Net neutrality and the new media proceeding

Is there something wrong with making a buck?

A couple of weeks ago, Michael Geist pointed out that a number of submissions to the CRTC’s Diversity of Voices Proceeding provide fertile reading material on net neutrality proposals from the content sector. To date, much of the net neutrality dialog in Canada has been heard from carriers, end users and academics.

It is good to see the discussion engaged by other groups with a perspective of content production.

In the submission from the Canadian Media Guild, I think that some of their language is unfortunately chosen. For example, among their recommended measures, they are seeking:

A guarantee of “net neutrality,” by establishing a rule prohibiting internet service providers from controlling clients’ access to websites for commercial gain.

Personally, I don’t see a problem with commercial gain.

In fact, I’d like to think that the ISPs are achieving some commercial gain; unlike the model for subsidized media creation of Canadian content, ISPs have to make a profit or they will be forced to shut down. Commercial gain is necessary to ensure long term viability and ongoing investment.

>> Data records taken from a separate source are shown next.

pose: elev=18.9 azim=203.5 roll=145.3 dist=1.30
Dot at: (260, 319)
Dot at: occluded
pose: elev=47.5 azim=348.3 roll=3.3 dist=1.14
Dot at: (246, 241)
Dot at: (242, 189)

Network management control is commonly invoked because of commercial issues – it allows cost effective deployment of resources. The alternative is to vastly increase the assets such that capacity is never constrained, and recover the costs from subscribers or go out of business. The Media Guild’s proposal would seem to prohibit network management.

Isn’t the real issue whether ISPs control access in an unduly discriminatory manner? Undue discrimination is very different from commercial gain. Let’s not take a stand against profit.

We’ll look more at this proceeding later on.